Today was a busy day to be a dog! Sei and Perrin both played a little disc, worked on some standing still and did their baseline fitness routines for their case studies.
Sei and Perrin’s disc practices were routine, so not worth posting their videos. I did have a highlight clip of Sei’s hoop jump though, it is coming along nicely!
Perrin’s case study baseline video is very boring, including 3.5 minutes of just standing still. Not recommended watching, I am just putting it here for my own reference later, and incase I lose a hard drive again.
Perrin’s condition has markedly declined since his last assessment in the fall. This is not terribly surprising, given that he and I have had a rather lazy winter. While he could hold his stands on the disk for a long duration (3.5 minutes), his top line is weaker than it was in the fall. Perrin found standing on the peanut much more difficult than he did in the fall, managing 35 seconds in the baseline assessment, but with poor form. He will need more core work before he is ready to continue with work on the peanut. Perrin was able to hold a stand with his rear feet on a disk and his front feet on a 50cm peanut for a duration of 1.8 minutes with good form, and performed 23 sit to stands on two disks with good form before tiring.
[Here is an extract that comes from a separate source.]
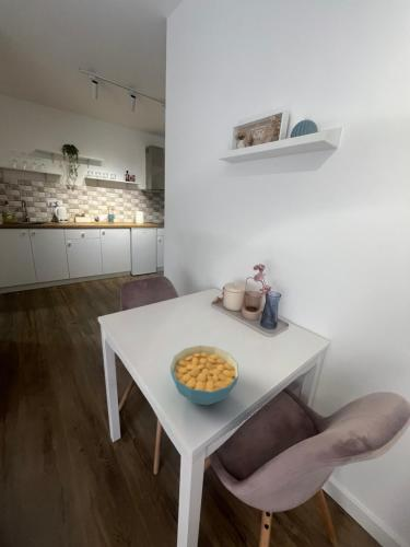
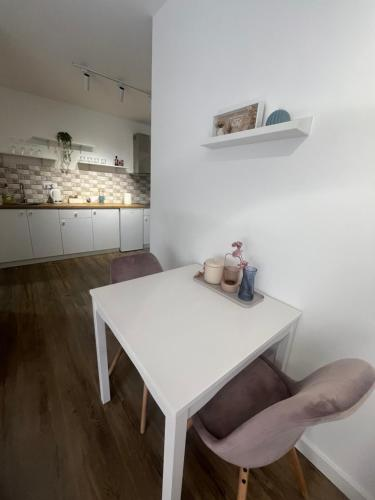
- cereal bowl [169,345,239,406]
Sei’s baseline stands were quite interesting. The length of time that he could hold a stand were very similar between the ground, the two disks and the peanut (12, 16, and 15 seconds respectively). All had reasonable good form. In the video, it can be seen that he clearly finds the unstable surfaces more difficult physically than the ground (especially the peanut, his top line is slightly roached on it compared to on the disks or the ground), but the length of time that he can hold the stand is not significantly different between the three of them. This information furthers my though that the standing still issue is more training than ability based. We have only started working on stands in the past week, and he has gone from about 2 seconds of duration, to the lengths seen today. It will be interesting to see how he progresses from here.